══ Data provided ══

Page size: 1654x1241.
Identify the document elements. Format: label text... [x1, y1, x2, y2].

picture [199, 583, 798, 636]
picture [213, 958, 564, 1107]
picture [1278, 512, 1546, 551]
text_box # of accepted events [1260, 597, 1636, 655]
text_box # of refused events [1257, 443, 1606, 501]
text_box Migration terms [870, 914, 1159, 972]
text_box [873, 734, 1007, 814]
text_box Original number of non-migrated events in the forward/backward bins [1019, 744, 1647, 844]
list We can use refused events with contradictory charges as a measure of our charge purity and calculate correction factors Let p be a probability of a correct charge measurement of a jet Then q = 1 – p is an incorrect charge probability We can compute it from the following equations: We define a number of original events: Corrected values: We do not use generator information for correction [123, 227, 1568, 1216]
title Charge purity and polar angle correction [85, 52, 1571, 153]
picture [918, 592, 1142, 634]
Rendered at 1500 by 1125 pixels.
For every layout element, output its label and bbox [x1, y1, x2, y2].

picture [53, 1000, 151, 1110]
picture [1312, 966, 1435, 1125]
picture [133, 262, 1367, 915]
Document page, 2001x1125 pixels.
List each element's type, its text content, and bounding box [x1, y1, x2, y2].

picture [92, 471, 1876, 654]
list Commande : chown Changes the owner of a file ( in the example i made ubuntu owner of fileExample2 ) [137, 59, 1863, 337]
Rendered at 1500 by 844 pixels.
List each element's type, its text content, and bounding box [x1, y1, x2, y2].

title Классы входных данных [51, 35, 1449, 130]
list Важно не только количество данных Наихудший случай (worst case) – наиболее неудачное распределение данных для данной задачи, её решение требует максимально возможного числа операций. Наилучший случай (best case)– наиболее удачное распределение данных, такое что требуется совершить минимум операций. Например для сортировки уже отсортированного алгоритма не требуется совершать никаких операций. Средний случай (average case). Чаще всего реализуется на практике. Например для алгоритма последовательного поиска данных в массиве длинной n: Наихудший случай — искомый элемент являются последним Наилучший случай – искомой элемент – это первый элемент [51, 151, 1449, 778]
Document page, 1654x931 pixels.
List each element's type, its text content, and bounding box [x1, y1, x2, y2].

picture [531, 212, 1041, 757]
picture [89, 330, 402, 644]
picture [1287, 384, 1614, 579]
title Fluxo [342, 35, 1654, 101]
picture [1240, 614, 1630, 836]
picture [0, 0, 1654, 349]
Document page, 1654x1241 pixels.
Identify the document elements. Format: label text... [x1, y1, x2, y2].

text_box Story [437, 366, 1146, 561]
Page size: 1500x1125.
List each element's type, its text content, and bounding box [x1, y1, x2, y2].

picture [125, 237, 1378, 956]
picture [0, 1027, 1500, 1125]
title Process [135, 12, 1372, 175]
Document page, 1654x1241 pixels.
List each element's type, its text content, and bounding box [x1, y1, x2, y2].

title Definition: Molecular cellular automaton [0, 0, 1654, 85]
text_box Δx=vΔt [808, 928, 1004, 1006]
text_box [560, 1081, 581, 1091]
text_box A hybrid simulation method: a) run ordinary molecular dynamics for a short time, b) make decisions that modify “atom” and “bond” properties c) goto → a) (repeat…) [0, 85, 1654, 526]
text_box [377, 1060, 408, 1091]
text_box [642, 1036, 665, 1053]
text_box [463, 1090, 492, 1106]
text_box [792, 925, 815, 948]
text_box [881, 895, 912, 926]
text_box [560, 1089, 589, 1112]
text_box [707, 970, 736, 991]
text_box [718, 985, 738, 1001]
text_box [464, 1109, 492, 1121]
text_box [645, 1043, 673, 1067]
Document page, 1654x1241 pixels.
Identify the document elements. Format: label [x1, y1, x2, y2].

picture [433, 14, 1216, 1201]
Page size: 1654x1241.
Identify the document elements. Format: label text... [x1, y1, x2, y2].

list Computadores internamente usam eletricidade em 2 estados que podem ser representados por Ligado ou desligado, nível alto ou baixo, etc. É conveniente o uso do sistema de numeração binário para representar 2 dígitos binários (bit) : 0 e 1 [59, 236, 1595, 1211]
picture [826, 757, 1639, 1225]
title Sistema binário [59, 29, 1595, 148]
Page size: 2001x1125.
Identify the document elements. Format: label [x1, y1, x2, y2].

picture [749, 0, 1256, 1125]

═══

Rewrite everything from the line with "Document page, 1654x931 pixels." down to the line with "title Process [135, 12, 1372, 175]", changing "bounding box" to "enclosing box" and keeping all else the same.

Document page, 1654x931 pixels.
List each element's type, its text content, and enclosing box [x1, y1, x2, y2].

picture [531, 212, 1041, 757]
picture [89, 330, 402, 644]
picture [1287, 384, 1614, 579]
title Fluxo [342, 35, 1654, 101]
picture [1240, 614, 1630, 836]
picture [0, 0, 1654, 349]
Document page, 1654x1241 pixels.
Identify the document elements. Format: label text... [x1, y1, x2, y2].

text_box Story [437, 366, 1146, 561]
Page size: 1500x1125.
List each element's type, its text content, and enclosing box [x1, y1, x2, y2].

picture [125, 237, 1378, 956]
picture [0, 1027, 1500, 1125]
title Process [135, 12, 1372, 175]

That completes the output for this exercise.